§ **Task to complete**: Below are records that hold pictures; write out only the lines from their start through the line with "24: (87, 459, 2.47)", exactly, and drop the pictures.

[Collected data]
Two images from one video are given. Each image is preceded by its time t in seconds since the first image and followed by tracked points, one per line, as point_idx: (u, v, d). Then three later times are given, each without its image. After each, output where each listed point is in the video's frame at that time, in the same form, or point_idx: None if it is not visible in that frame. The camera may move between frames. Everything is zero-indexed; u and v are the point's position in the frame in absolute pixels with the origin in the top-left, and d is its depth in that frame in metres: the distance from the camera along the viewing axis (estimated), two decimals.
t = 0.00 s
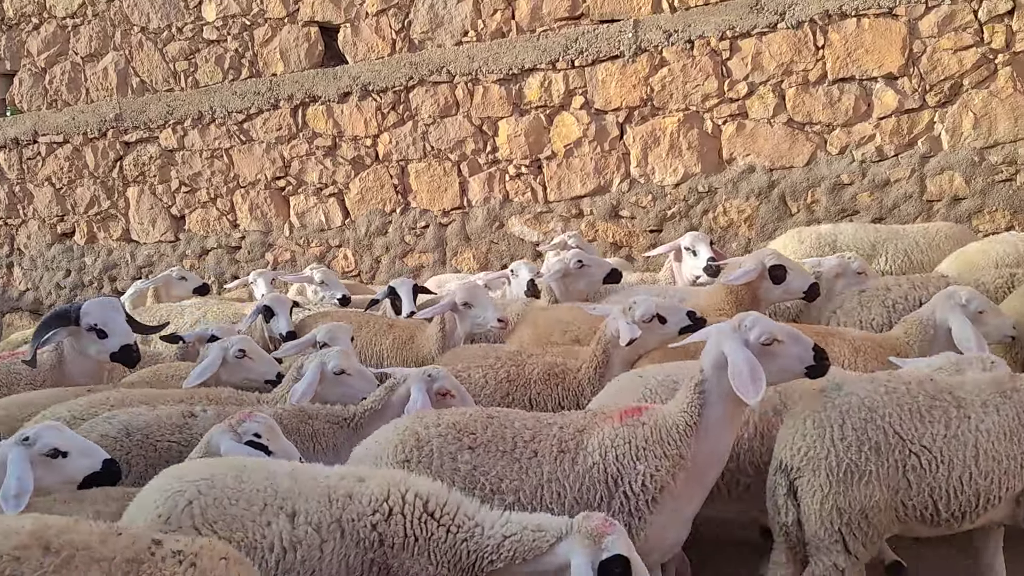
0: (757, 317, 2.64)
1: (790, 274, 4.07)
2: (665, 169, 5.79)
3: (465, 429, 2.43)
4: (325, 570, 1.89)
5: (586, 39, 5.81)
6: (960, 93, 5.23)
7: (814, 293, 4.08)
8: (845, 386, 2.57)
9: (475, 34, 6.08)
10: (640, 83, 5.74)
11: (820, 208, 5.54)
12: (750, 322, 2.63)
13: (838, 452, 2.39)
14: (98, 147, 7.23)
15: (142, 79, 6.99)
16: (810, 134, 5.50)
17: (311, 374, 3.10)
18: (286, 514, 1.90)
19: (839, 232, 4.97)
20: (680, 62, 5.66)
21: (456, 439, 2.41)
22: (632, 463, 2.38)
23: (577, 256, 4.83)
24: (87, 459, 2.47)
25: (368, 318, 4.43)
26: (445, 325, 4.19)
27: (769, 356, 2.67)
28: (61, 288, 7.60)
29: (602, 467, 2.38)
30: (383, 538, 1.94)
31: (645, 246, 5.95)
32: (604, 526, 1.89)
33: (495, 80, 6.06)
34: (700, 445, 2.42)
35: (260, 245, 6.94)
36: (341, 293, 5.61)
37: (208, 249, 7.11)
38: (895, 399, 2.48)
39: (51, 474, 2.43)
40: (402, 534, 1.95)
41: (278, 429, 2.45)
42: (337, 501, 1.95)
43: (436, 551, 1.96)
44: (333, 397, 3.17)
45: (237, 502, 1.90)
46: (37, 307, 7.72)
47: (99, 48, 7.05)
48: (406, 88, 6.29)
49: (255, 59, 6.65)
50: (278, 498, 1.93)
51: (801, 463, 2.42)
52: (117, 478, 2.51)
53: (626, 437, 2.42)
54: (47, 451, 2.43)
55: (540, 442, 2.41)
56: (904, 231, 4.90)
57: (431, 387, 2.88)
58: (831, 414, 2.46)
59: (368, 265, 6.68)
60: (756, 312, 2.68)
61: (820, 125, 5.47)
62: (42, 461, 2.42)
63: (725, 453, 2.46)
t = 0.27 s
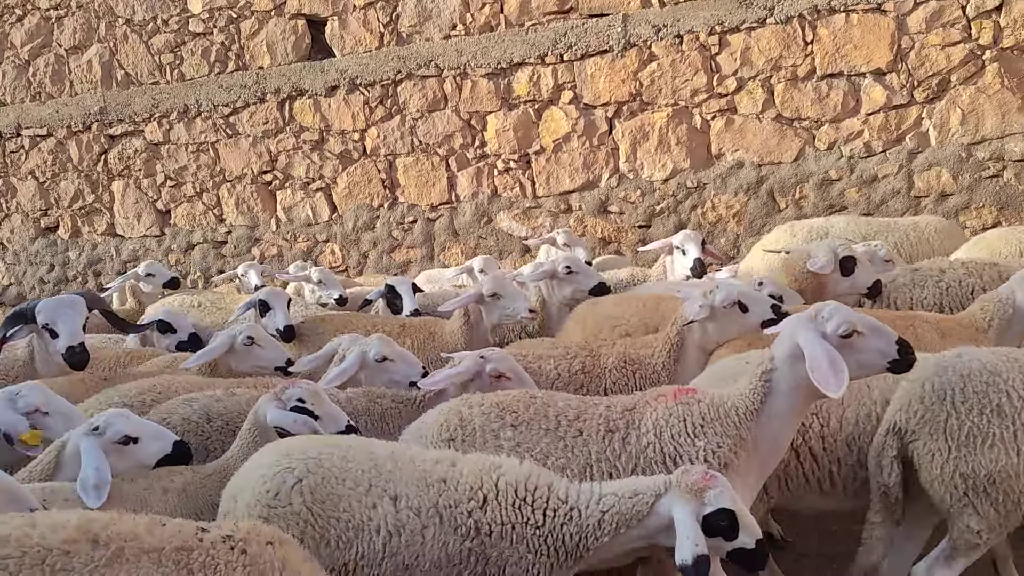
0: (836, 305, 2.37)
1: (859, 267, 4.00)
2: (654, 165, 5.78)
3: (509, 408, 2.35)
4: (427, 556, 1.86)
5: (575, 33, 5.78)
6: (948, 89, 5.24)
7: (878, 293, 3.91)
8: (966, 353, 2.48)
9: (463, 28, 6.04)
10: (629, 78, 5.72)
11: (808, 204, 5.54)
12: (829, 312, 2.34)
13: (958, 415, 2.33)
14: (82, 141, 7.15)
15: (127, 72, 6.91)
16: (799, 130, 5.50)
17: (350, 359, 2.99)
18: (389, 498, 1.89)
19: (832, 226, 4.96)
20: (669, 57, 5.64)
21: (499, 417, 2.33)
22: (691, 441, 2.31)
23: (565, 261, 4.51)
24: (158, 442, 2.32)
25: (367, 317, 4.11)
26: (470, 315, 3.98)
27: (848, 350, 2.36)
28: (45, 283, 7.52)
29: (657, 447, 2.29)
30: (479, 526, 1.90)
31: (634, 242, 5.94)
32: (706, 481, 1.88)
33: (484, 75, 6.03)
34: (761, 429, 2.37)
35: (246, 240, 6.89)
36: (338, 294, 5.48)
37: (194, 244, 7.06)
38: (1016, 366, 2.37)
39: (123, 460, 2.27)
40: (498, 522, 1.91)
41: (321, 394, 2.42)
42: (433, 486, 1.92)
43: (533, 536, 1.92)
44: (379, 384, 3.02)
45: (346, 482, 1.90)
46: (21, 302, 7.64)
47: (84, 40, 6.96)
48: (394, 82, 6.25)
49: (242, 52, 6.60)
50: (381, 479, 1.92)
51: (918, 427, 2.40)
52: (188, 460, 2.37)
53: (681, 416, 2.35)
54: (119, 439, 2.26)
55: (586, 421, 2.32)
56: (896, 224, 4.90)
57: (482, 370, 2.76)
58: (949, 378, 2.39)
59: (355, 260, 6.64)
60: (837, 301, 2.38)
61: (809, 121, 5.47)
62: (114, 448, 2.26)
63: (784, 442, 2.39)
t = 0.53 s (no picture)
0: (923, 331, 2.08)
1: (913, 244, 3.83)
2: (649, 160, 5.76)
3: (558, 399, 2.22)
4: (533, 565, 1.65)
5: (570, 28, 5.77)
6: (943, 85, 5.24)
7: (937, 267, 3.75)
8: None
9: (457, 22, 6.02)
10: (623, 73, 5.71)
11: (802, 200, 5.53)
12: (916, 337, 2.06)
13: None
14: (73, 134, 7.11)
15: (119, 65, 6.87)
16: (793, 125, 5.49)
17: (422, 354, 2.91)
18: (488, 504, 1.68)
19: (829, 220, 4.95)
20: (664, 52, 5.63)
21: (547, 408, 2.20)
22: (755, 443, 2.10)
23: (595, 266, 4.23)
24: (229, 429, 2.25)
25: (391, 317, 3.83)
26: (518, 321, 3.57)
27: (925, 381, 2.07)
28: (36, 278, 7.48)
29: (719, 444, 2.10)
30: (592, 528, 1.68)
31: (628, 238, 5.93)
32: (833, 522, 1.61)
33: (478, 69, 6.01)
34: (826, 443, 2.12)
35: (239, 235, 6.86)
36: (334, 293, 5.46)
37: (187, 238, 7.02)
38: None
39: (195, 447, 2.21)
40: (613, 522, 1.69)
41: (376, 392, 2.31)
42: (537, 490, 1.71)
43: (653, 536, 1.69)
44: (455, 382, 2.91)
45: (437, 489, 1.70)
46: (12, 297, 7.60)
47: (75, 33, 6.92)
48: (388, 76, 6.22)
49: (235, 46, 6.56)
50: (475, 484, 1.71)
51: None
52: (258, 450, 2.29)
53: (746, 414, 2.15)
54: (191, 425, 2.19)
55: (645, 415, 2.16)
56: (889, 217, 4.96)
57: (539, 347, 2.74)
58: None
59: (349, 255, 6.61)
60: (922, 326, 2.09)
61: (803, 117, 5.47)
62: (187, 434, 2.20)
63: (851, 459, 2.14)
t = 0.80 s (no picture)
0: None
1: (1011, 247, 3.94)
2: (649, 157, 5.76)
3: (625, 392, 2.32)
4: (661, 563, 1.73)
5: (570, 25, 5.76)
6: (943, 83, 5.24)
7: None
8: None
9: (458, 19, 6.02)
10: (623, 70, 5.71)
11: (802, 197, 5.54)
12: None
13: None
14: (73, 131, 7.10)
15: (119, 61, 6.87)
16: (793, 123, 5.49)
17: (509, 338, 3.05)
18: (612, 505, 1.76)
19: (831, 217, 4.94)
20: (664, 49, 5.62)
21: (614, 401, 2.29)
22: (828, 436, 2.15)
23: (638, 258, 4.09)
24: (316, 425, 2.51)
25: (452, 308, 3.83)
26: (583, 314, 3.61)
27: None
28: (36, 274, 7.49)
29: (787, 435, 2.17)
30: (730, 525, 1.75)
31: (627, 235, 5.93)
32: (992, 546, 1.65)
33: (478, 66, 6.01)
34: (916, 449, 2.17)
35: (239, 231, 6.86)
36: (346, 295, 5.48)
37: (187, 235, 7.02)
38: None
39: (286, 438, 2.48)
40: (753, 520, 1.75)
41: (457, 397, 2.36)
42: (671, 486, 1.78)
43: (794, 539, 1.74)
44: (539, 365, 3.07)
45: (552, 493, 1.78)
46: (12, 294, 7.60)
47: (75, 29, 6.91)
48: (388, 73, 6.22)
49: (235, 42, 6.56)
50: (598, 487, 1.78)
51: None
52: (342, 447, 2.55)
53: (819, 407, 2.20)
54: (281, 417, 2.47)
55: (713, 407, 2.26)
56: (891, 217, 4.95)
57: (654, 346, 2.77)
58: None
59: (349, 251, 6.62)
60: None
61: (803, 114, 5.47)
62: (278, 426, 2.47)
63: (934, 470, 2.18)
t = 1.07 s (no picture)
0: None
1: None
2: (651, 154, 5.76)
3: (723, 377, 2.51)
4: (838, 542, 1.91)
5: (572, 21, 5.75)
6: (945, 79, 5.23)
7: None
8: None
9: (460, 15, 6.02)
10: (626, 66, 5.70)
11: (804, 194, 5.53)
12: None
13: None
14: (75, 127, 7.11)
15: (121, 58, 6.87)
16: (795, 119, 5.48)
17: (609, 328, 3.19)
18: (791, 477, 1.93)
19: (837, 212, 4.93)
20: (666, 46, 5.62)
21: (712, 386, 2.48)
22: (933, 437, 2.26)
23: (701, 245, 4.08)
24: (398, 416, 2.53)
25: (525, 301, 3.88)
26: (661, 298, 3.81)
27: None
28: (38, 270, 7.50)
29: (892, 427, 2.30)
30: (904, 510, 1.91)
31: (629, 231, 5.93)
32: None
33: (480, 62, 6.01)
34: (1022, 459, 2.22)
35: (241, 227, 6.87)
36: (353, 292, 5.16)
37: (189, 231, 7.03)
38: None
39: (367, 425, 2.51)
40: (926, 505, 1.91)
41: (566, 390, 2.39)
42: (846, 463, 1.95)
43: (958, 525, 1.92)
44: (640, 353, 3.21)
45: (734, 461, 1.95)
46: (14, 290, 7.61)
47: (77, 25, 6.90)
48: (390, 69, 6.22)
49: (237, 39, 6.56)
50: (776, 458, 1.96)
51: None
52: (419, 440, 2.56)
53: (923, 412, 2.30)
54: (365, 405, 2.50)
55: (815, 396, 2.43)
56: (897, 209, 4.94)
57: (766, 329, 2.93)
58: None
59: (350, 248, 6.62)
60: None
61: (806, 111, 5.46)
62: (360, 413, 2.51)
63: None
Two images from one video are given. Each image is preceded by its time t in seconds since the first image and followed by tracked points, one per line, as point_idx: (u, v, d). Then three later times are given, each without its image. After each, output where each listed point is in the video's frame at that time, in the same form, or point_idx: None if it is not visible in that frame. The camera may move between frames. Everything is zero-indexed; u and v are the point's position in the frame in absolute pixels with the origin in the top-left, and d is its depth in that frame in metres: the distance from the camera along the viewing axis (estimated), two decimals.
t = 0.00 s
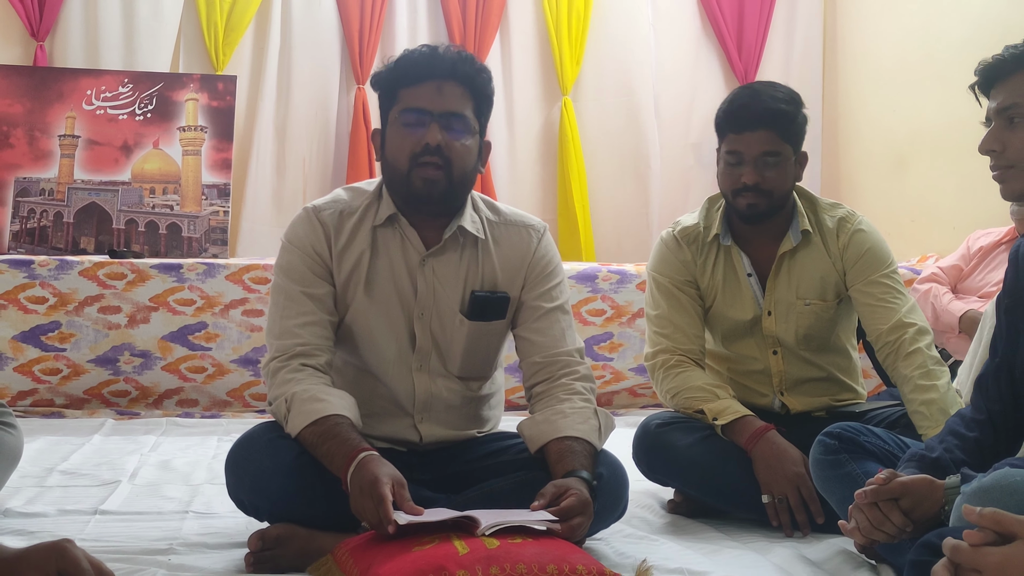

§ **Answer area**:
Two images from one video are given. Each image is preceded by its time t in seconds since the first image and followed by tracked points, one per line, as point_idx: (u, v, d). Then three later times are given, each without its image. After each, output where each listed point is in the video's frame at that time, in the same form, or point_idx: None if it is not visible in that frame. The camera may move between frames. Everything is zero-indexed; u and v are the point's position in the frame in absolute pixels with the origin in the top-left, and d is its depth in that frame in metres: the distance from the camera along the viewing axis (estimated), two decimals.
t = 0.00 s
0: (757, 317, 2.64)
1: (790, 274, 4.07)
2: (665, 169, 5.79)
3: (465, 429, 2.43)
4: (325, 570, 1.89)
5: (586, 39, 5.81)
6: (960, 93, 5.23)
7: (814, 293, 4.08)
8: (845, 386, 2.57)
9: (475, 34, 6.08)
10: (640, 83, 5.74)
11: (820, 208, 5.54)
12: (750, 322, 2.63)
13: (838, 452, 2.39)
14: (98, 147, 7.23)
15: (142, 79, 6.99)
16: (810, 134, 5.50)
17: (311, 374, 3.10)
18: (286, 514, 1.90)
19: (839, 232, 4.97)
20: (680, 62, 5.66)
21: (456, 439, 2.41)
22: (632, 463, 2.38)
23: (577, 256, 4.83)
24: (87, 459, 2.47)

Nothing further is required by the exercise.